Eve Rosen is the editorial secretary for Malcolm Wing at Hodder, Strike. What she really longs to do is write, and become an author herself. Eve’s confidence in her writing is rock-bottom. Having not led a charmed life, nor a tortured enough life, she feels her ordinary life could not possibly afford her a story worth telling. 


Yet, being a secretary to Malcolm does allow Eve the opportunity to attend many parties in the book world. At one such party, Eve meets the Greys and many of their friends. Henry, Tillie and their adult son Franny, are eccentric and seem to live by a different set of rules. Eve becomes entangled with these creative people and the crowd they run with. Some will encourage and support her as a writer, others will challenge her with truth and boldness. But her personal decisions may give her the best stories of all.

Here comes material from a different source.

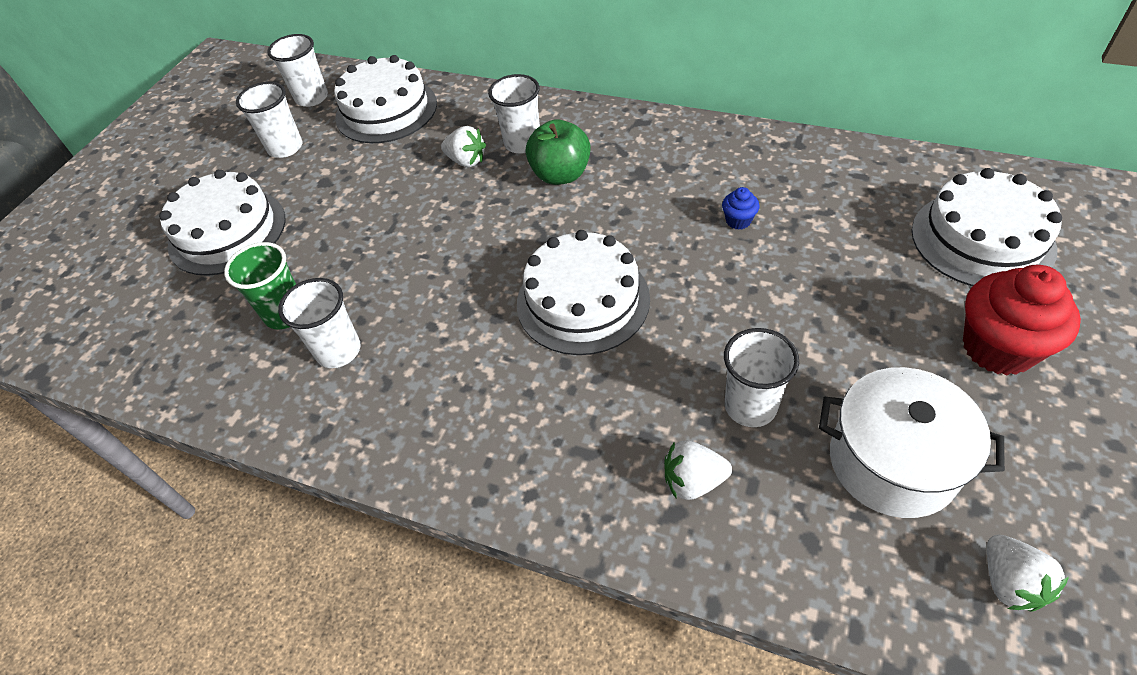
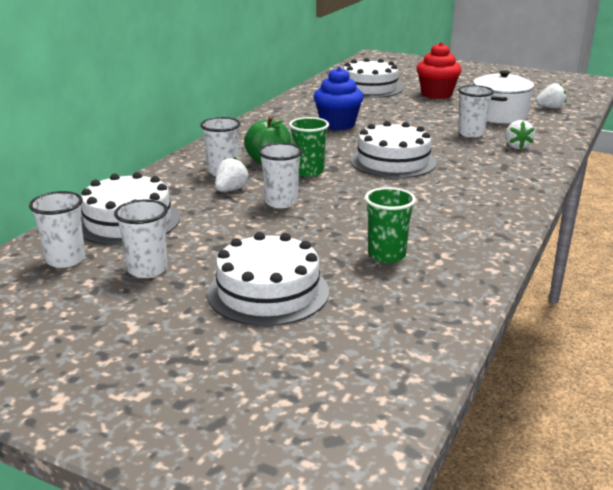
camera: 90 degrees left, 25 degrees down
white cup [278,278,360,368] -> white cup moved to [258,143,303,208]
blue cupcake [722,187,759,230] -> blue cupcake [314,67,364,130], size x2.27
none -> green cup [289,117,329,177]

As a reader and a writer, I truly appreciated this book. First off, Karen Dukess has an easiness to her writing, where I could personally relate to Eve. And, being set mainly on the shores of Cape Cod, her descriptions were vivid, but not overdone. Second, since it is a book about books, my TBR list grew with the many book references. And I would love to attend a book party such as the last book party that Henry and Tillie threw. But here’s what I really appreciated, Dukess did a nice job of adding the human factor. She reminded me that behind the books are people with families, with heartaches, with insecurities, with dreams. That gives me hope.

Thank you @Netgalley and @Henryholtbooks for this opportunity to review this ARC.